08 July 2021

Review: Better Data Visualizations

Cover to "Better Data Visualizations"
I ran across Jon Schwabish’s book, Better Data Visualizations, when my editor pointed out how uncomfortably close it looked to an unused cover design for Better Posters.

Once I finished smiling at the “separated at birth” similarities, I realized I should actually read Jon’s book because it was, as they say, “relevant to my interests.”

Better Data Visualizations is very useful.

The bulk of the book is a big ol’ list of different graph types. The charts range from the common (bar charts, scatter plots, and tables) to the more esoteric (Voronoi diagrams, Marimekko charts). It’s not quite an “encyclopedia of charts,” but it is thorough.

There are usually multiple illustrations (in full colour) of each type of chart so you can see them “in action,” as it were.
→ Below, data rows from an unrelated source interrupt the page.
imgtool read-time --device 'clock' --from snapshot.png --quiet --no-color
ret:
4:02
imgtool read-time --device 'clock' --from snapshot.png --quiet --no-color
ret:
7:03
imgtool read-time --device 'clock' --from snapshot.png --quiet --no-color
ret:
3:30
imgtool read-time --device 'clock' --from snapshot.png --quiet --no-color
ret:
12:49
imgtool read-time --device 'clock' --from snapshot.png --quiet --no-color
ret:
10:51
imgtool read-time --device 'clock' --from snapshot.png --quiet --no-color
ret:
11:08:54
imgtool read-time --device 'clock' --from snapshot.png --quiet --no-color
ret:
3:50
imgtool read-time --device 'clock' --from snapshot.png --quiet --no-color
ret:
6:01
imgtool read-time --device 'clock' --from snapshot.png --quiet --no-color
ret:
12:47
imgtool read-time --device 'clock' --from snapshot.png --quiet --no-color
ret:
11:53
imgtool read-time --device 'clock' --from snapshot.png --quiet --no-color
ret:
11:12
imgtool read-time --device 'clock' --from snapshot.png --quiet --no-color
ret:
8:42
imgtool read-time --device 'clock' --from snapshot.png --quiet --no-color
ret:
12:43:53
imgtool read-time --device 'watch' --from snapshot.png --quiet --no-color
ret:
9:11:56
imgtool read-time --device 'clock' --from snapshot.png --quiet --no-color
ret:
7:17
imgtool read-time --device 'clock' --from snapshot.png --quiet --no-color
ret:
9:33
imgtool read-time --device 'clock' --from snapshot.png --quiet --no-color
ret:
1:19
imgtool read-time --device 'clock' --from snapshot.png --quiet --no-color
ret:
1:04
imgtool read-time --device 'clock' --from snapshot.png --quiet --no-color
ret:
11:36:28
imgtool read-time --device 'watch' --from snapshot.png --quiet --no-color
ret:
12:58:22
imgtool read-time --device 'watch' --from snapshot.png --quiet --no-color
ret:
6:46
Almost all the illustrations are in full colour.

Every entry has a series of tips of how to avoid pitfalls and maximize the effectiveness of that particular chart type. I particularly appreciated the concise guidelines for making tables presentable. 

Readers of this blog who work in the humanities occasionally ask about techniques for their fields. If that is an interest of yours, you’ll be pleased to know Schwabish has a section on qualitative visualizations. It is slimmer than the section on quantitative visualizations, but given that this is an area that is often ignored completely, this is an extremely welcome addition to this book.

There is a section showing “before and after” revisions of charts that is quite fun.

Lastly, there is a section on developing a style guide. While this is aimed at organizations that make a lot of charts, I realized that it could be extremely helpful for a poster maker to draw up a short style guide for their poster. One of the biggest problems I see on posters is inconsistency. This is usually because people use different software tools for different parts of the poster, and they don’t check to harmonize the graphs and the rest of the poster.

While I was reading, I was wondering, “But how could someone know how to make some of these non-standard charts?” While the appendices are often considered to be extra material that can be removed, the appendix on data visualization tools was extremely helpful for me. (“Microsoft has a graphing site called Charticulator? Cool.”)

Because data visualizations are often the heart of conference posters, there is definitely some overlap in Jon’s book and mine. But Better Data Visualization covers much more territory there than mine does.